MAINZ / BAD KREUZNACH. Das Vorhaben, die Ladenöffnungszeiten in Rheinland-Pfalz zu liberalisieren und rechtssicher zu gestalten, ist vorerst am parlamentarischen Prozess gescheitert. Nachdem die Reform am Mittwoch im Arbeits- und Sozialausschuss des Landtags keine Mehrheit fand, entbrannte ein heftiger Streit zwischen FDP und CDU – mit direktem Bezug zur Stadt Bad Kreuznach.
Eigentlich sollte das neue Gesetz moderne Lösungen für digitale Kleinstsupermärkte ohne Personal schaffen und Traditionsveranstaltungen wie den Bad Kreuznacher Mantelsonntag rechtlich absichern. Doch daraus wird in dieser Wahlperiode wohl nichts mehr.
FDP wirft CDU „Verzögerungstaktik“ vor
Harte Kritik kommt von der FDP. Der Landtagsabgeordnete und Staatsminister Philipp Fernis bezeichnet das Vorgehen der CDU als „gezielte Verzögerungstaktik“. Die Union habe kurzfristig einen Antrag auf eine Anhörung gestellt, was eine Verabschiedung des Gesetzes vor der Landtagswahl unmöglich mache.
Besonders im Fokus der Liberalen steht dabei der wirtschaftspolitische Sprecher der CDU-Fraktion, der Bad Kreuznacher Dr. Helmut Martin. Fernis wirft seinem Abgeordneten-Kollegen vor, die Interessen seiner eigenen Heimatstadt zu ignorieren: „Ausgerechnet der Wirtschaftspolitiker aus Bad Kreuznach trägt die Verantwortung dafür, dass eine Reform scheitert, von der seine Stadt unmittelbar profitiert hätte“, so Fernis. Mit dem Gesetz wäre beispielsweise die rechtliche Unsicherheit bei Sonntagsöffnungen wie dem Mantelsonntag beendet worden.

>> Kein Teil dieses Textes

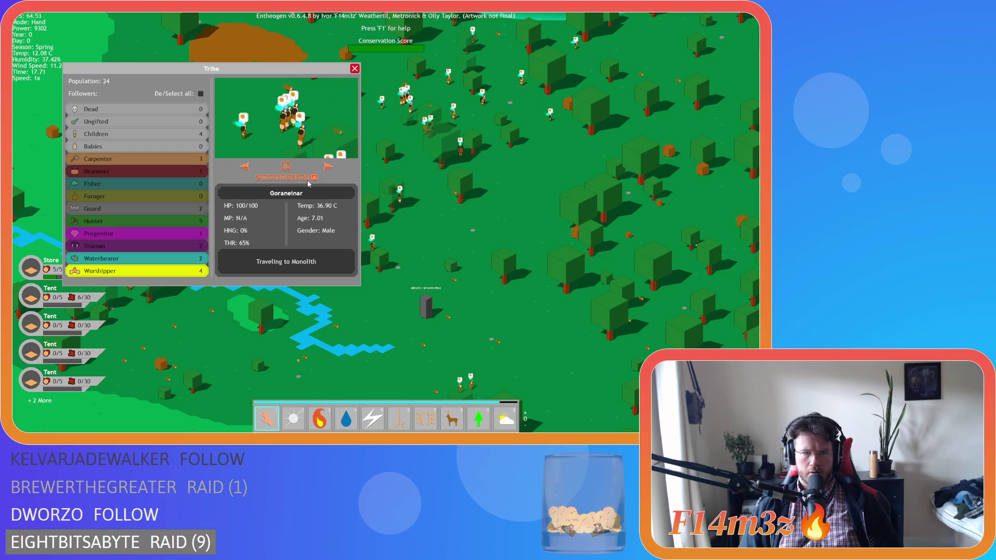
{"action": "key", "text": "w"}
{"action": "key", "text": "d"}
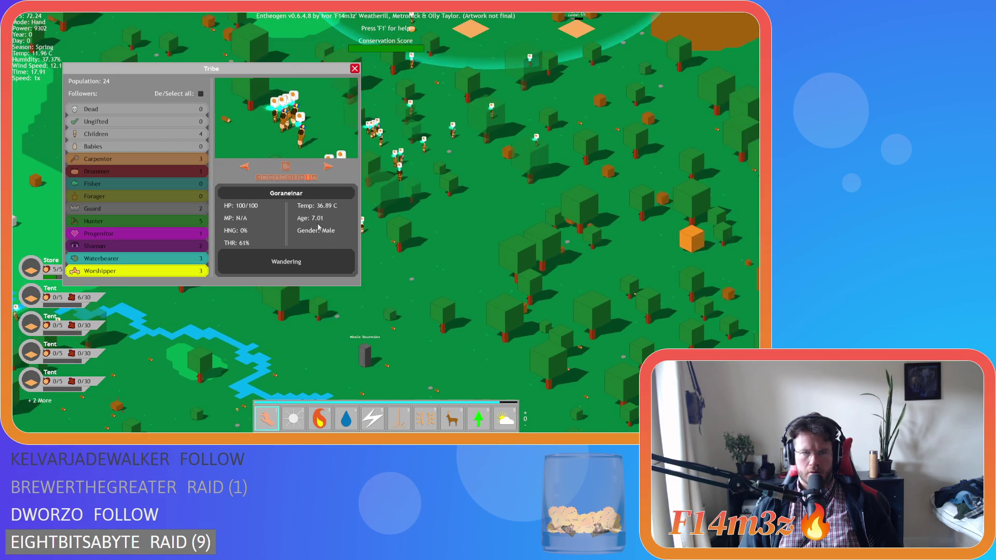
{"action": "key", "text": "Escape"}
{"action": "scroll", "coordinate": [353, 226], "scroll_direction": "up", "scroll_amount": 3}
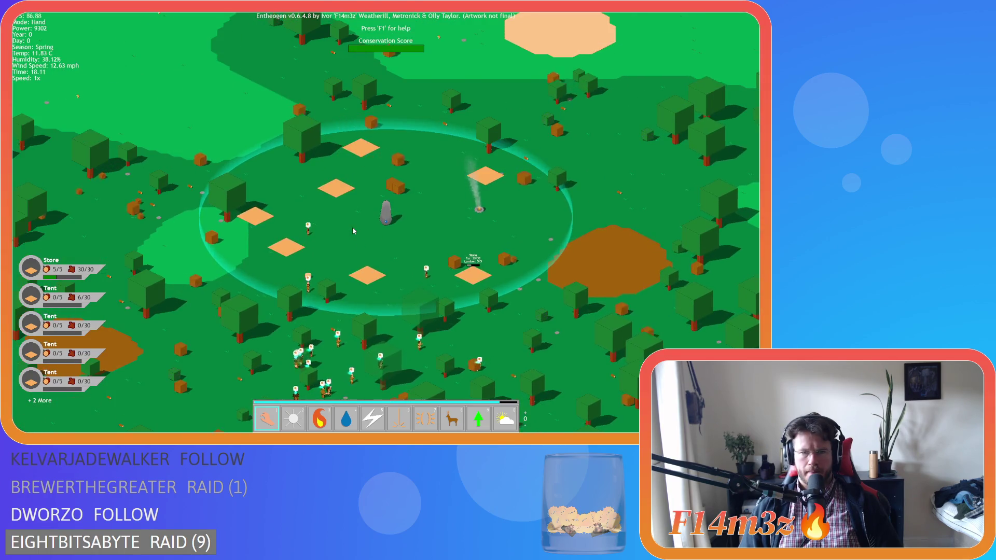
Step: Quicksave with F5, quickload with F9, and pan back over the store and fire pit
{"action": "scroll", "coordinate": [353, 230], "scroll_direction": "up", "scroll_amount": 3}
{"action": "key", "text": "d"}
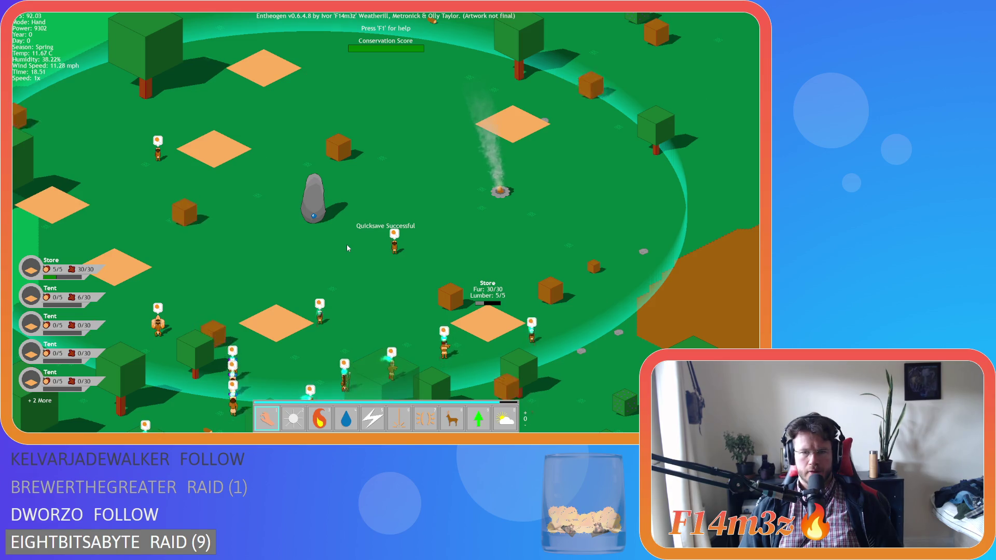
{"action": "key", "text": "F5"}
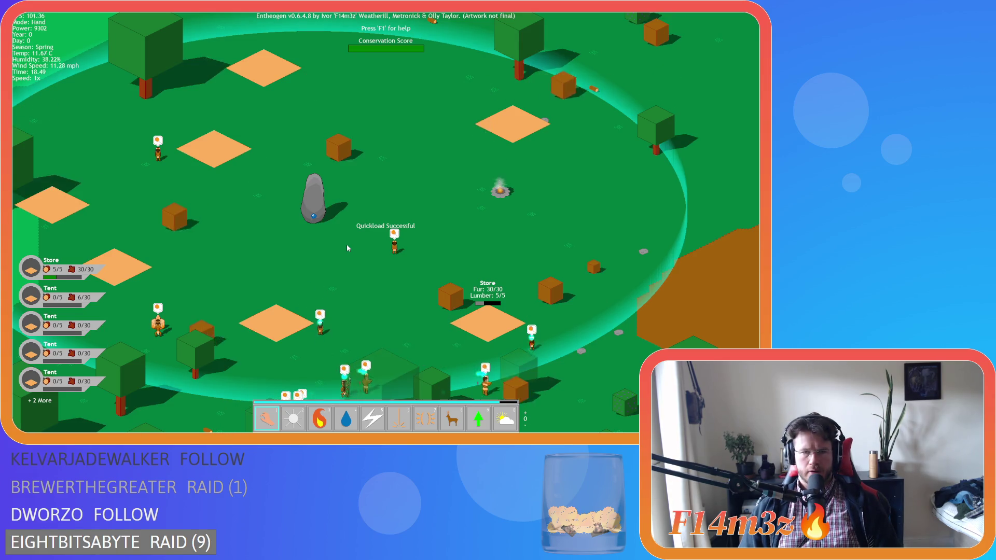
{"action": "key", "text": "F9"}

CDU kontert: „Schlecht gemacht und zu spät“
Die CDU-Landtagsfraktion weist die Vorwürfe entschieden zurück und schiebt den „Schwarzen Peter“ an das zuständige Ministerium zurück. Marcus Klein, parlamentarischer Geschäftsführer der CDU, bezeichnete das Gesetz als „handwerklich schlecht gemacht“. Dass ein so sensibles Thema wie der Sonntagsschutz erst „auf den letzten Metern“ vor der Wahl eingebracht wurde, verhindere eine seriöse parlamentarische Beratung.
Die Union argumentiert, dass gerade innovative Versorgungsangebote im ländlichen Raum durch die „unausgereiften Regelungen“ des Entwurfs gefährdet seien. Man wolle Lösungen mit „Hand und Fuß“ statt Symbolpolitik kurz vor der Wahl. Den Vorwurf der Tatsachenverdrehung gab Klein direkt an die FDP zurück: Es passe nicht zu einer Rechtsstaatspartei, den Anspruch des Parlaments auf gründliche Beratung derart zu missachten.
Folgen für den Handel
Die Blockade hat handfeste Konsequenzen: Vor allem Betreiber von digitalen Kleinstsupermärkten und Verkaufsautomaten, die längst zum Alltag im ländlichen Raum gehören, bleiben in einer rechtlichen Grauzone. Auch der klassische Einzelhandel in den Innenstädten muss weiterhin ohne die erhoffte Planungssicherheit für verkaufsoffene Sonntage planen.
Während die FDP sich als „Anwältin des Einzelhandels“ sieht und der CDU eine Blockadehaltung vorwirft, beharrt die Union darauf, dass Gründlichkeit vor Schnelligkeit gehen müsse. Für Bad Kreuznach bedeutet das Scheitern vorerst: Die Diskussionen um rechtssichere Einkaufssonntage werden die Region auch nach der Wahl weiter beschäftigen.